Но новый день принес и новые заботы. Уезжали навсегда из Петербурга вместе со всей своей свитой герцог и герцогиня голштинские. Елисавете надо было провожать сестру, поплакать с ней.
Вырвавшись из карантина, получив назначенные по завещанию Екатерины деньги, из которых шестьдесят тысяч рублей отданы Меншикову, герцог не захотел больше ни одного дня проводить в треклятом парадизе и торопил с прощальной церемонией. 25 июля 1727 года все голштинцы отчалили на корабле от петербургской пристани в свой город Киль, столицу герцогства.
Елисавета была расстроена отъездом сестры, видела в Меншикове виновника ее слез и своего одиночества. Она давно уже замечала невнимание к ней светлейшего князя, а оскорбленное самолюбие не прощает этого.
Голштинцы – в Киль, а Петр со своим двором – в Петергоф, тем более, что полюбившийся друг Иван Долгорукий был теперь неразлучно с ним. Эту привязанность Меншиков считал простым влечением молодости, искавшей себе после утомительных уроков и бесед с наставником приятного рассеяния, и не находил нужным отстранять князя Ивана. К тому же светлейший знал, что, воспитанный в неге и праздности, юноша Долгорукий, не получивший ни образования, ни деловых навыков, а пристрастный только к наслаждениям, не мог казаться способным к политическим интригам и быть опасным ему, Меншикову, всемогущему правителю Российского государства.
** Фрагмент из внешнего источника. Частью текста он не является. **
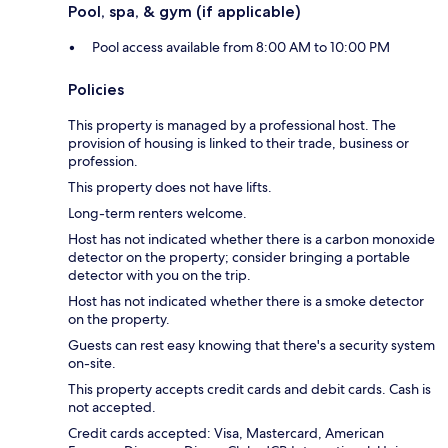
Pool, spa, & gym (if applicable)
Pool access available from 8:00 AM to 10:00 PM
Policies
This property is managed by a professional host. The
provision of housing is linked to their trade, business or
profession.
This property does not have lifts.
Long-term renters welcome.
Host has not indicated whether there is a carbon monoxide
detector on the property; consider bringing a portable
detector with you on the trip.
Host has not indicated whether there is a smoke detector
on the property.
Guests can rest easy knowing that there's a security system
on-site.
This property accepts credit cards and debit cards. Cash is
not accepted.
Credit cards accepted: Visa, Mastercard, American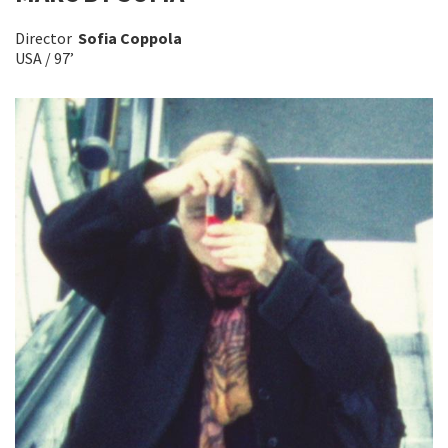
Director
Sofia Coppola
USA / 97’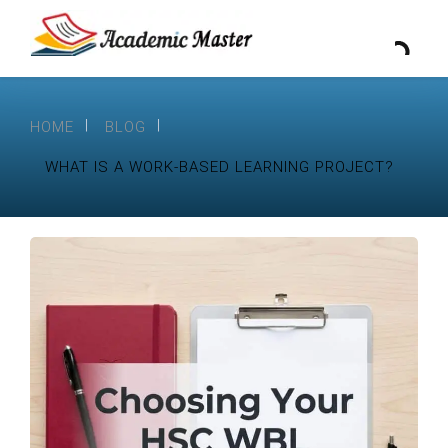
HOME
BLOG
WHAT IS A WORK-BASED LEARNING PROJECT?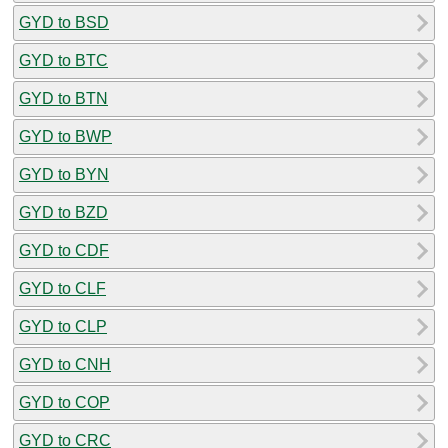
GYD to BSD
GYD to BTC
GYD to BTN
GYD to BWP
GYD to BYN
GYD to BZD
GYD to CDF
GYD to CLF
GYD to CLP
GYD to CNH
GYD to COP
GYD to CRC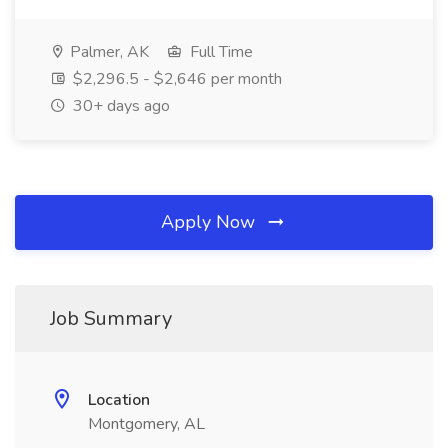
Palmer, AK
Full Time
$2,296.5 - $2,646 per month
30+ days ago
Apply Now
Job Summary
Location
Montgomery, AL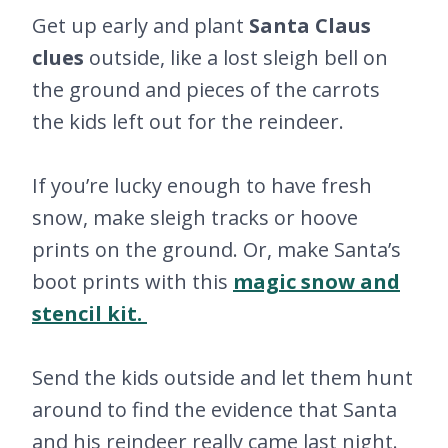
Get up early and plant
Santa Claus
clues
outside, like a lost sleigh bell on
the ground and pieces of the carrots
the kids left out for the reindeer.
If you’re lucky enough to have fresh
snow, make sleigh tracks or hoove
prints on the ground. Or, make Santa’s
boot prints with this
magic snow and
stencil kit.
Send the kids outside and let them hunt
around to find the evidence that Santa
and his reindeer really came last night.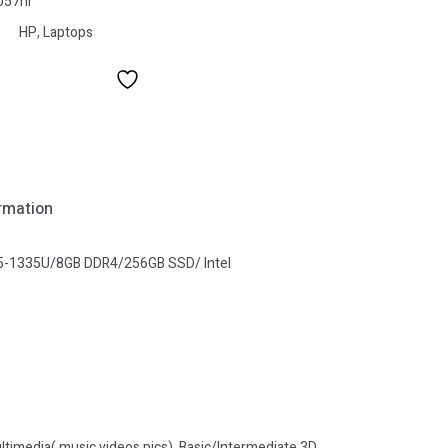
057nr
HP
,
Laptops
ormation
e i5-1335U/8GB DDR4/256GB SSD/ Intel
imedia( music,videos,pics), Basic/Intermediate 3D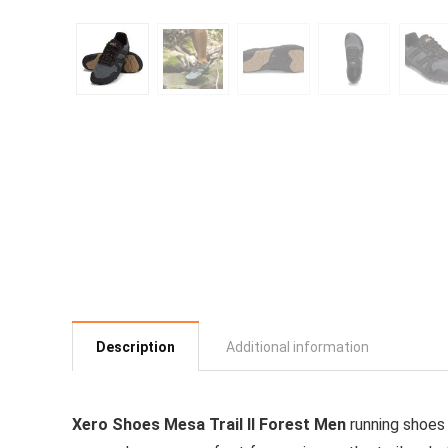
Description
Additional information
Xero Shoes Mesa Trail II Forest Men
running shoes 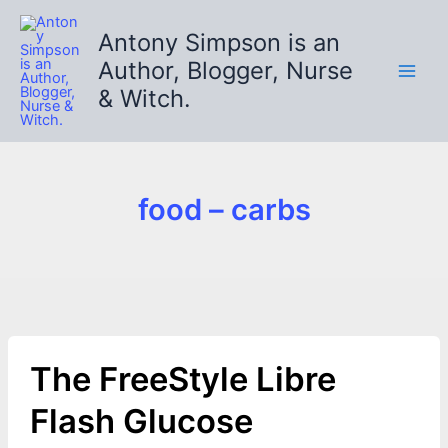
Skip
to
Antony Simpson is an
content
Author, Blogger, Nurse
& Witch.
food – carbs
The FreeStyle Libre
Flash Glucose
Но князь Иван, по подсказке Остермана, внушал своему молодому другу, как опасен для него Меншиков, как безотчетно и необузданно может он стать еще горделивее и смелее в своих притязаниях и может даже посягнуть на императорскую корону. С юношеской, вполне дружелюбной откровенностью сумел князь Иван внушить Петру такие опасения, представив их не как наветы на Меншикова многих вельмож, но в виде верноподданнического их усердия и заботы о безопасности обожаемого молодого государя.
Иван просил Петра держать подозрения в тайне и присматриваться, когда и без того все было видно. Светлейший князь своим необузданным самовластием давно уже убедил Петра в полной справедливости слов Ивана Долгорукого.
Падение светлейшего князя готовилось с глубочайшей обдуманностью в тиши кабинета Остермана. Проявляя при встречах и беседах с Меншиковым раболепную преданность и выказывая себя исполнителем его воли, Остерман втайне делал все в полном согласии со своими намерениями. Он договорился с Долгорукими, чтобы разорвать предполагаемый брак Петра с дочерью Меншикова, и князь Алексей Григорьевич охотно согласился с этим, задумав свести Петра со своей дочерью. А Меншиков, хотя и был умен, но недостаточно проницателен: не умел распознавать ловких и хитрых людей. Доверился Остерману, более чем кому-либо, и не подозревал, что именно от него угрожала ему гибель. Ослепленный своими далеко идущими планами и уверовав в неизменность своего счастья, не видел сетей, ему расставленных, не понимал сокровенных целей Остермана и без всяких подозрений встречался с ним и с князем Алексеем Долгоруким, назначенным в помощь Остерману вторым гофмейстером и воспитателем Петра, будучи также воспитателем его сестры Натальи. Уважая добродетели его дяди, князя Якова Федоровича, помня любовь и дружбу отца его, князя Григория, бывшего долго послом в Варшаве при дворе короля Августа, светлейший князь покровительствовал Алексею, и, зная его посредственность, нисколько не считал опасным для себя, Но ошибался в нем, как и в Остермане.
Гроза, собиравшаяся над Меншиковым, на время затихла, чтобы вскоре разразиться еще сильнее и неотвратимее.